MALACCA: Photographs showing foreign divers looting relics from a cavern in Pulau Nangka, a tiny isle off the coast here, has baffled Chief Minister Datuk Seri Idris Haron.
The pictures that appeared in a bi-weekly Malay tabloid featured two divers, a male and a female, allegedly French nationals, holding relics of tortoise-shaped gold-plated bars and other ornaments in an underground waterway leading to the cave.
Beside the two divers, the pictures showed a local man claiming to be a bomoh (medium) posing with some of the relics.
“I am perplexed how the foreigners could salvage the relics from the cave while the firm commissioned by the state government to locate and excavate the treasure site has yet to locate the trove,” he told The Star yesterday.
Idris said he saw the pictures in the tabloid and was surprised as the photographs were real based on the surroundings.
He said the pictures were very recent and it showed the entrance of the cave.

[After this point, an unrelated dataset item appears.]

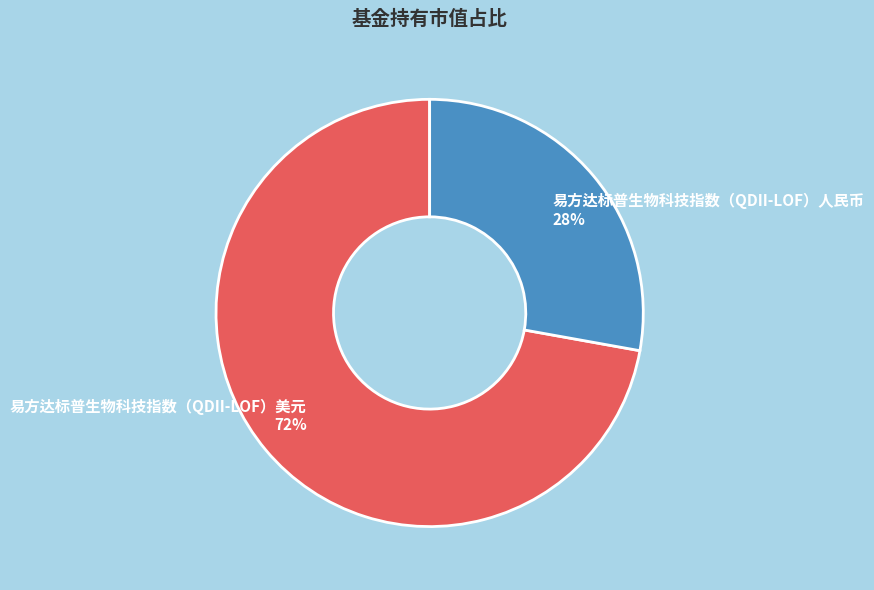

What is the majority slice?

易方达标普生物科技指数（QDII-LOF）美元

Idris said he had asked his aides to authenticate the photographs and meet the local man in the picture.
“We can find out details on how to enter the cavern via the underground waterway.
“These pictures don’t look to be doctored and we are very keen to unearth the claims by the local man that the treasures can be salvaged via the waterway,” he said.

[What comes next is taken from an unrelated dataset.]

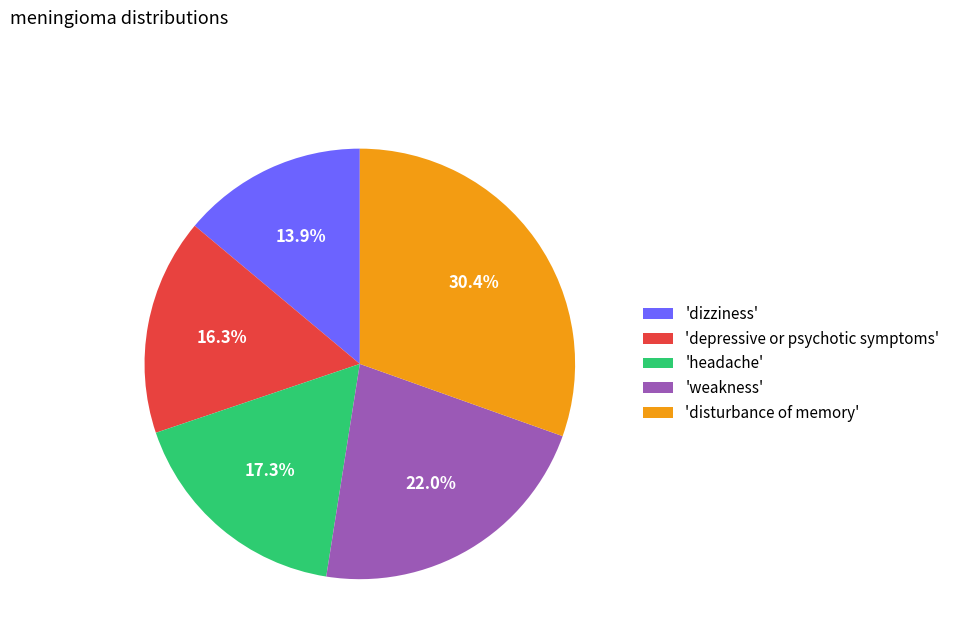

What portion of the pie excludes 'disturbance of memory'?

69.6%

However, Idris disallowed the reproduction of the pictures.
An official from the Chief Minis-ter’s office told The Star that Idris had ordered an investigation into how the foreigners trespassed into the prohibited island.
“The Chief Minister also demanded a report whether the salvage firm is telling us the truth on the treasure or is attempting to loot the relics with false updates.

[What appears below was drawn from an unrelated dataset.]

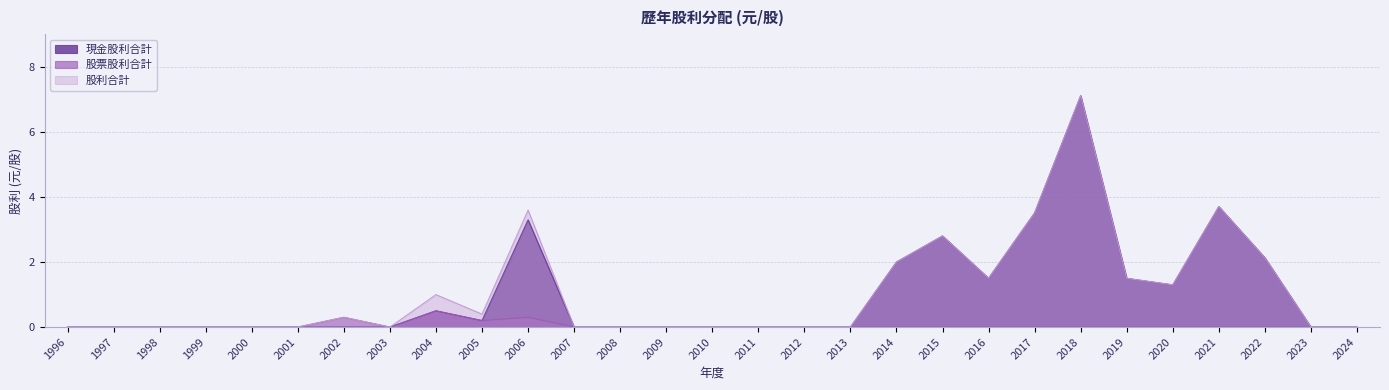

Reading right to left, extract all data points from this chart.

現金股利合計: 0.0	0.0	2.1	3.7	1.3	1.5	7.1	3.5	1.5	2.8	2.0	0.0	0.0	0.0	0.0	0.0	0.0	0.0	3.3	0.2	0.5	0.0	0.0	0.0	0.0	0.0	0.0	0.0	0.0
股票股利合計: 0.0	0.0	0.0	0.0	0.0	0.0	0.0	0.0	0.0	0.0	0.0	0.0	0.0	0.0	0.0	0.0	0.0	0.0	0.3	0.2	0.5	0.0	0.3	0.0	0.0	0.0	0.0	0.0	0.0
股利合計: 0.0	0.0	2.1	3.7	1.3	1.5	7.1	3.5	1.5	2.8	2.0	0.0	0.0	0.0	0.0	0.0	0.0	0.0	3.6	0.4	1.0	0.0	0.3	0.0	0.0	0.0	0.0	0.0	0.0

“If the foreigners can show off the relics, why is the firm is taking so long to recover them?” he asked.
In a related development, the salvage company appointed by the state government to retrieve the treasures – Smart Partnership International (M) Sdn Bhd – has been given until Aug 1 to locate the relics.
Tourism, River and Island Deve-lopment Committee chairman Datuk Ghazale Muhamad said there would be no extension if the firm failed to find the treasure.
“We have to stop work on Aug 1 if there are no signs of the treasure. Let it just remain a myth,” he said.
The firm discovered only two relics inside the cavern on April 30, just hours before an earlier deadline was to expire.
The relics, in the form of medallions, were discovered as workers drilled through the wall of the cavern.
The treasure on the island had been rumoured for a long time and there have been many attempts by treasure hunters, some of whom even used dynamite to blow up boulders to get to the cavern.
According to villagers, the buried cave is either protected by a curse or by “spirits”.
A small group of people managed to get into the cave about 30 years ago but none of them could take out any of the relics.
They reportedly came out dazed after seeing, among other things, more than 80 chests of gold inside.